12.09.2020 | Konzert/Liederabende

Dresden / Staatsoperette: SAISON-ERÖFFNUNGSKONZERT MIT DEM NEUEN CHEFDIRIGENTEN JOHANNES PELL –.11.9.2020

 

Unter dem einfallsreichen, auch werbewirksamen Slogan „Was Pikantes und Spezielles, kurz: Was Sensationelles“ findet derzeit das „Eröffnungskonzert“ der neuen Saison an insgesamt sieben Abenden (4., 6., 11., 12., 13., 19. und 20.9.) statt, bei dem sich auch der neue Chefdirigent Johannes Pell aus dem klassischen Operettenland Österreich, genauer aus Linz mit Studium in Wien, mit Solisten, Chor und Orchester der Staatsoperette Dresden dem Dresdner Publikum vorstellt. Er hat bereits an deutschen Opernhäusern im Festengagement (Theater Erfurt, Oper Bonn, Theater Wuppertal) und als Gast international (Oper Leipzig, Volksoper Wien, Opernhaus Graz, Stadttheater Bern, Theater St. Gallen, Mainfrankentheater Würzburg, Theater Nordhausen, Kaiserslautern und Bremerhaven, Schlossfestspiele Schwerin sowie in Sotschi) nachdrücklich auf sich aufmerksam gemacht und wurde aus 81 Bewerbern ausgewählt.

◆ **ZEILENAUSZÜGE**
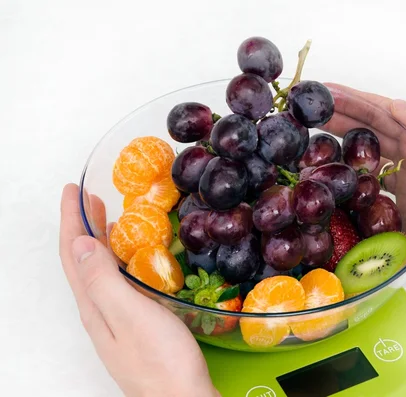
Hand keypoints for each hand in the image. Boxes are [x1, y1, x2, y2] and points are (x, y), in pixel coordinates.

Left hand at [59, 184, 219, 396]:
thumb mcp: (130, 314)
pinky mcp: (135, 326)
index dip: (71, 219)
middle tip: (89, 197)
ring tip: (106, 219)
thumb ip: (102, 280)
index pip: (73, 254)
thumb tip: (80, 243)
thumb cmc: (161, 360)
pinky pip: (116, 283)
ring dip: (97, 241)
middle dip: (81, 225)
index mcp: (94, 305)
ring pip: (98, 272)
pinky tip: (131, 260)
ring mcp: (116, 320)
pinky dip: (117, 261)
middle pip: (82, 261)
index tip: (72, 190)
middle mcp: (99, 312)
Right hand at [323, 84, 405, 287]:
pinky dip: (355, 183)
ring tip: (314, 142)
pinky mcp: (403, 211)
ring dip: (344, 149)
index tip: (327, 93)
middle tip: (310, 115)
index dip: (356, 100)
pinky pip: (373, 192)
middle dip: (342, 119)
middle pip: (372, 133)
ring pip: (369, 160)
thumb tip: (393, 105)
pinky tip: (336, 181)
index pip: (385, 112)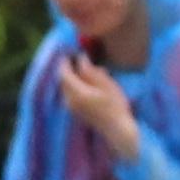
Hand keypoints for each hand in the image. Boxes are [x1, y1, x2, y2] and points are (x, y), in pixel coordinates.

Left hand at [55, 49, 140, 164]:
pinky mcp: (75, 110)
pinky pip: (71, 93)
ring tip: (89, 68)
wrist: (116, 128)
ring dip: (74, 76)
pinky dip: (76, 84)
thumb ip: (90, 71)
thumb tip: (80, 58)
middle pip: (63, 80)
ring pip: (67, 87)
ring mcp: (71, 107)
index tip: (68, 51)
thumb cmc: (115, 104)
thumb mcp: (106, 83)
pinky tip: (91, 81)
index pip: (64, 74)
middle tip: (77, 56)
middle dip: (68, 68)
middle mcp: (69, 101)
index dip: (64, 62)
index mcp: (76, 93)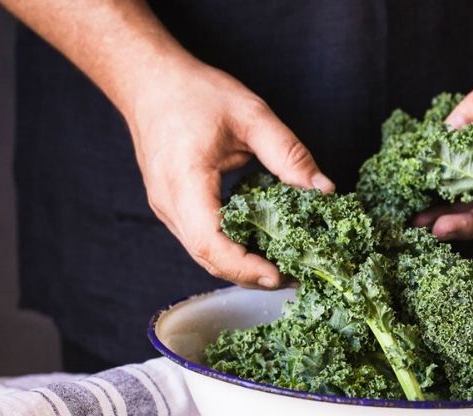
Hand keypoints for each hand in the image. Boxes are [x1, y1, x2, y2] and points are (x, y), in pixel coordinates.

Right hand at [125, 59, 333, 288]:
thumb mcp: (251, 115)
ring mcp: (166, 209)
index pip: (210, 242)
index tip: (278, 275)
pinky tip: (260, 246)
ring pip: (204, 254)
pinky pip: (201, 240)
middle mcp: (169, 203)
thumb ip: (289, 153)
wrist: (148, 82)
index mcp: (184, 180)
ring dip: (241, 266)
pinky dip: (231, 250)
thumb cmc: (194, 93)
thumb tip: (324, 190)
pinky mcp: (172, 209)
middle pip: (208, 258)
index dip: (244, 266)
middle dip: (250, 274)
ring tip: (283, 266)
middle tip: (294, 275)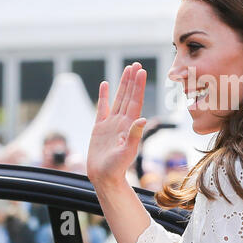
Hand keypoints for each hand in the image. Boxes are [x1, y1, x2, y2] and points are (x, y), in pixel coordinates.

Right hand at [87, 62, 146, 184]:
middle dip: (133, 80)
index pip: (135, 101)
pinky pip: (102, 108)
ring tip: (127, 69)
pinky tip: (105, 84)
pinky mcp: (100, 127)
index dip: (138, 86)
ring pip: (118, 98)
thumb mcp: (127, 151)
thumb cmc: (117, 167)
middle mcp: (122, 121)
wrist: (104, 177)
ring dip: (122, 84)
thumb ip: (134, 135)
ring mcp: (111, 123)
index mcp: (129, 125)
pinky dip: (104, 96)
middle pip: (128, 96)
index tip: (142, 71)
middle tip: (136, 64)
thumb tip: (142, 119)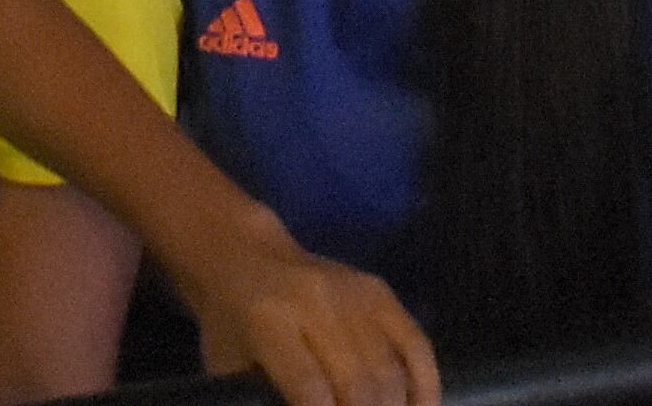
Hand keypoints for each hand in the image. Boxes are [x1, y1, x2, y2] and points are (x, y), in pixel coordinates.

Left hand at [181, 227, 436, 405]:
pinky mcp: (380, 291)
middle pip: (358, 384)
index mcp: (269, 322)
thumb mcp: (226, 369)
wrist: (246, 258)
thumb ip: (257, 399)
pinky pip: (416, 345)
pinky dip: (425, 386)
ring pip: (390, 371)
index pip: (309, 390)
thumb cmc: (230, 326)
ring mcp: (355, 293)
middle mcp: (318, 303)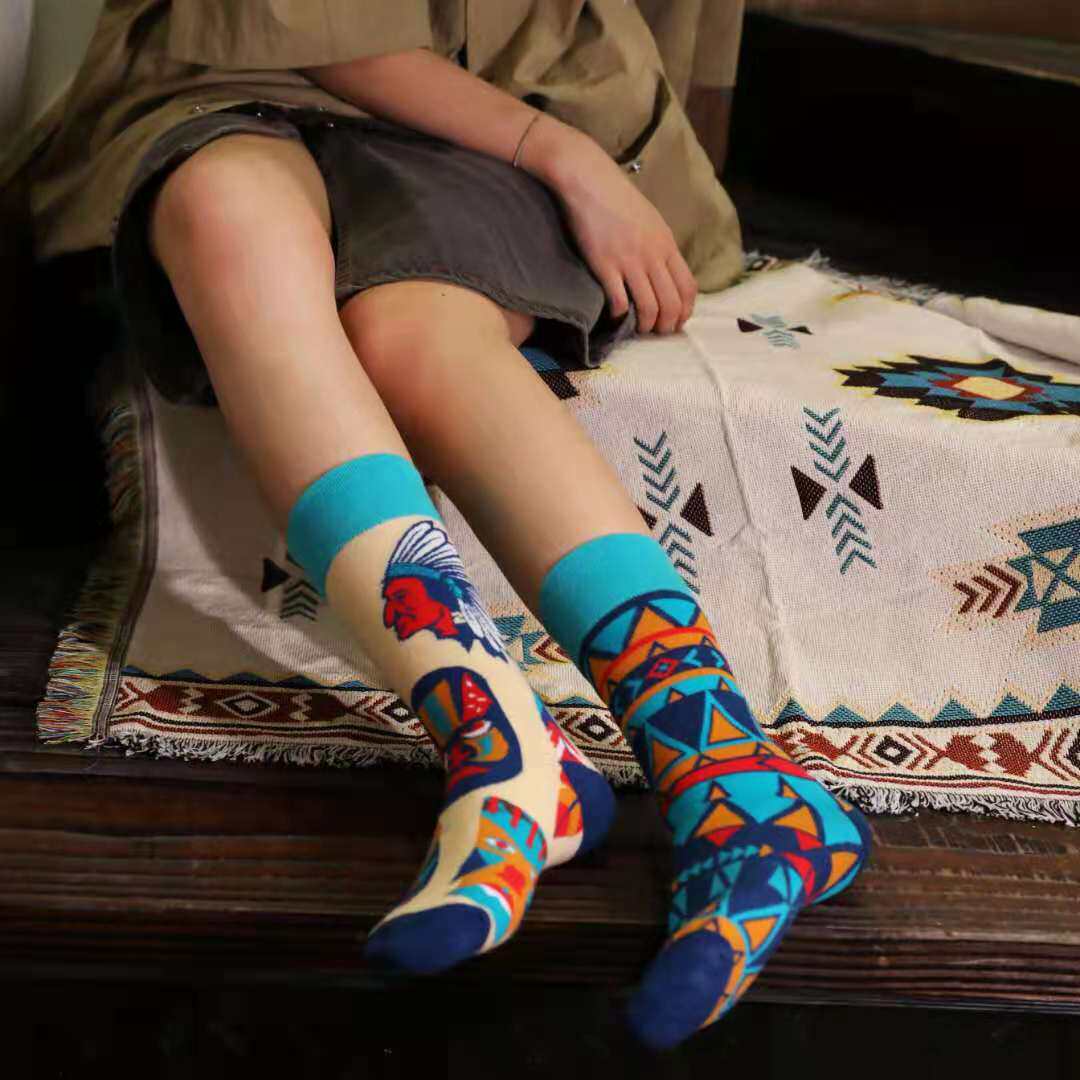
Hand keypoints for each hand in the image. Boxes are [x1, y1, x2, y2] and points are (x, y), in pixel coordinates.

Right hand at [522, 121, 697, 334]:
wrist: (589, 180)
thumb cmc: (618, 198)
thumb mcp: (651, 221)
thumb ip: (660, 247)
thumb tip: (663, 272)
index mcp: (667, 245)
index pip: (688, 287)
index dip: (686, 310)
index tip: (677, 320)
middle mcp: (653, 256)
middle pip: (672, 302)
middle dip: (668, 325)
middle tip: (658, 331)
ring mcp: (630, 262)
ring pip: (649, 307)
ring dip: (646, 324)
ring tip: (639, 328)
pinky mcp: (605, 266)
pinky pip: (620, 302)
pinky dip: (620, 315)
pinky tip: (615, 315)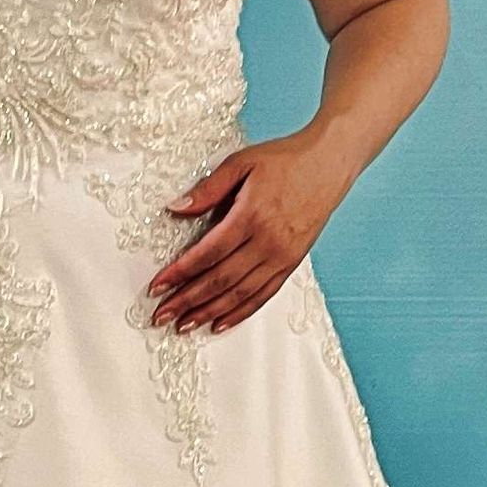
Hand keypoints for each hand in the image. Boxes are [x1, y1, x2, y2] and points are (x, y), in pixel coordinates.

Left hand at [148, 128, 353, 333]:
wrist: (329, 164)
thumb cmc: (284, 160)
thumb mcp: (241, 163)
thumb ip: (208, 189)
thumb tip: (175, 208)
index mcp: (251, 215)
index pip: (208, 253)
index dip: (179, 273)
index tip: (157, 287)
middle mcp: (268, 242)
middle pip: (220, 280)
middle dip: (187, 300)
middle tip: (161, 315)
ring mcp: (282, 256)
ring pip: (239, 293)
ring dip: (208, 312)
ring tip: (183, 326)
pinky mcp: (291, 263)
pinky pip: (263, 295)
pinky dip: (240, 313)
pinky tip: (219, 323)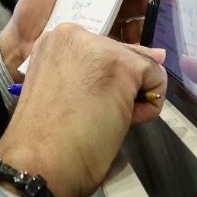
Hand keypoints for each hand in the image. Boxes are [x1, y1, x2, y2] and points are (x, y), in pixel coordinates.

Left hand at [0, 0, 149, 77]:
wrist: (21, 43)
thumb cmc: (32, 9)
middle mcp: (105, 9)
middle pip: (134, 2)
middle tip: (140, 1)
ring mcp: (106, 32)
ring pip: (136, 25)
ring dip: (144, 22)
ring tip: (142, 26)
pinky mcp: (103, 53)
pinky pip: (126, 50)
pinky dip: (136, 47)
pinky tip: (137, 45)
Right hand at [0, 24, 166, 196]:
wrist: (38, 162)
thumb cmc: (46, 138)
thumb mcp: (65, 89)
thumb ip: (96, 71)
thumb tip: (157, 55)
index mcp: (54, 40)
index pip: (98, 52)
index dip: (102, 82)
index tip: (86, 104)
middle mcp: (73, 34)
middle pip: (120, 54)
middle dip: (118, 87)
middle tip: (93, 116)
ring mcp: (98, 46)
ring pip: (139, 65)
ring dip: (131, 96)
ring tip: (104, 120)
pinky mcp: (123, 64)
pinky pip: (155, 78)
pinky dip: (148, 106)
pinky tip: (121, 121)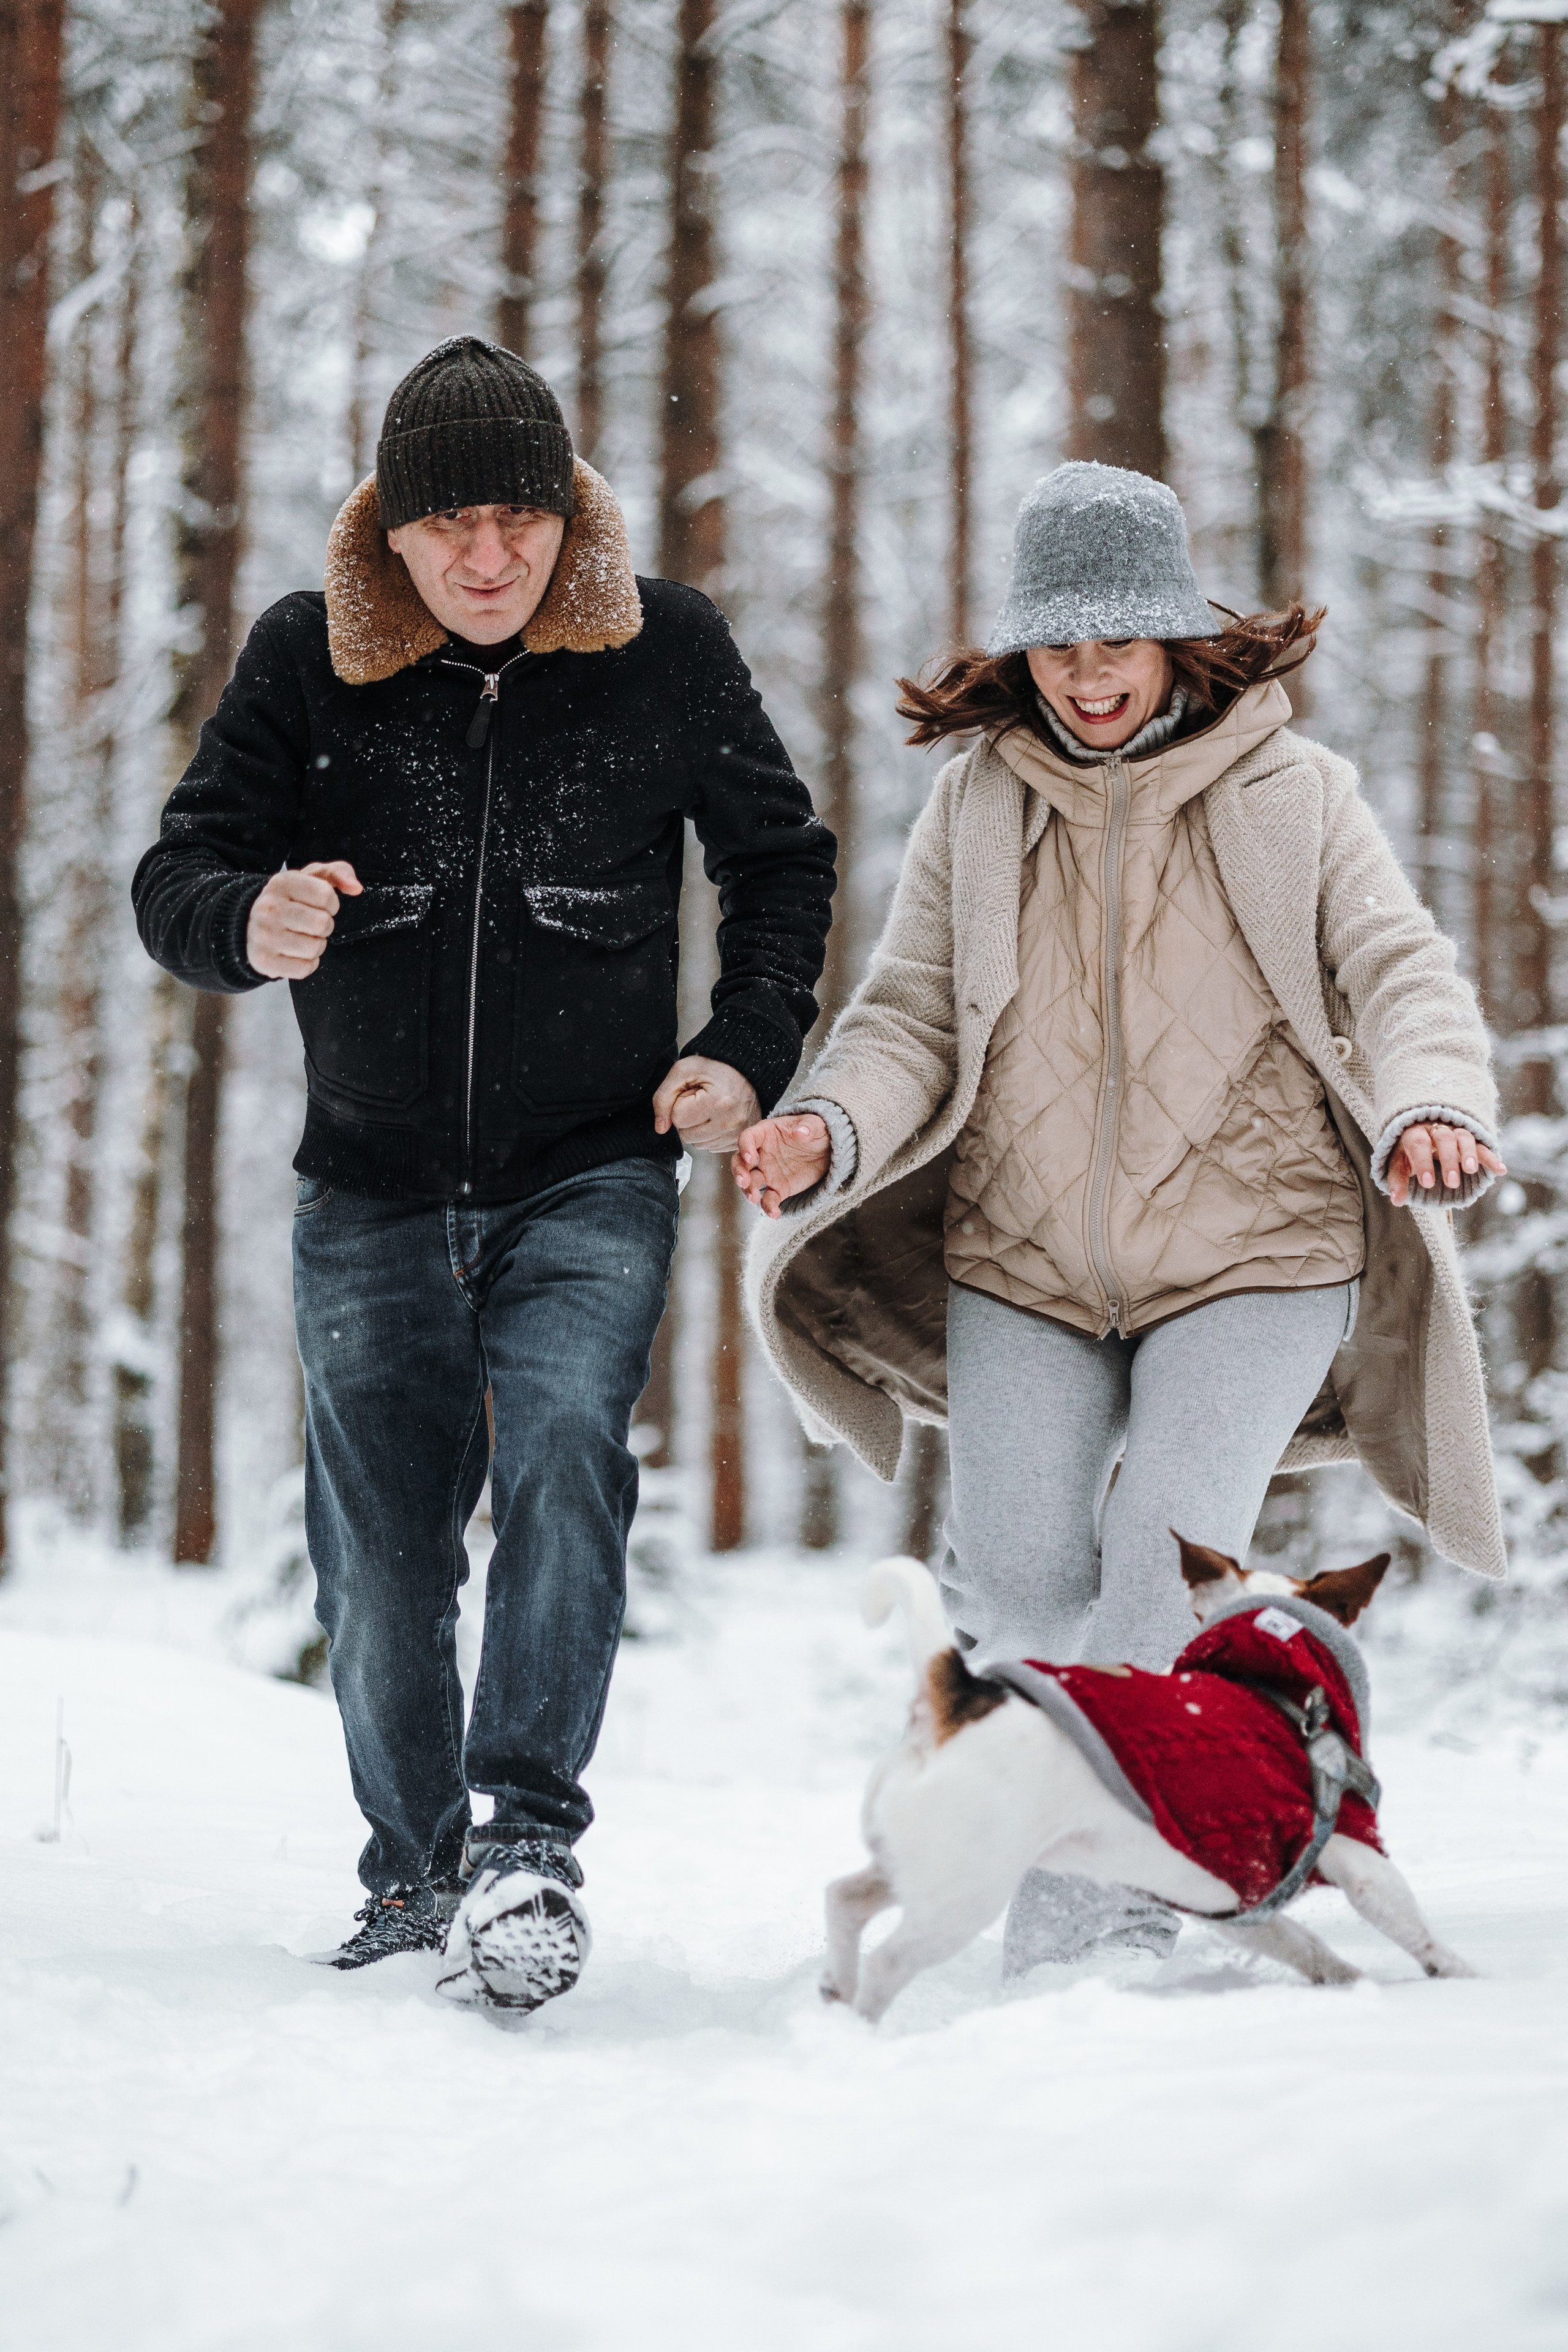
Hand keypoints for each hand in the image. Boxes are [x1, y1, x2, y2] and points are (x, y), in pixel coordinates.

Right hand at [246, 860, 361, 980]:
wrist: (249, 926)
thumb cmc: (289, 901)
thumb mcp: (310, 879)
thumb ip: (337, 873)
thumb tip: (356, 888)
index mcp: (281, 883)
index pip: (326, 895)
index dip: (331, 904)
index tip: (320, 906)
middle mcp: (269, 908)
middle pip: (322, 923)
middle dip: (325, 926)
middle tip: (312, 925)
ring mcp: (264, 936)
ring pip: (315, 948)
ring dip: (316, 945)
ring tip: (303, 937)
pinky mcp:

◆ **AUFGABE**
Aus wie vielen Bewerbern wurde Johannes Pell laut dem Bericht über das Eröffnungskonzert der Staatsoperette Dresden ausgewählt?

◆ **ANTWORT**
Er wurde aus 81 Bewerbern ausgewählt.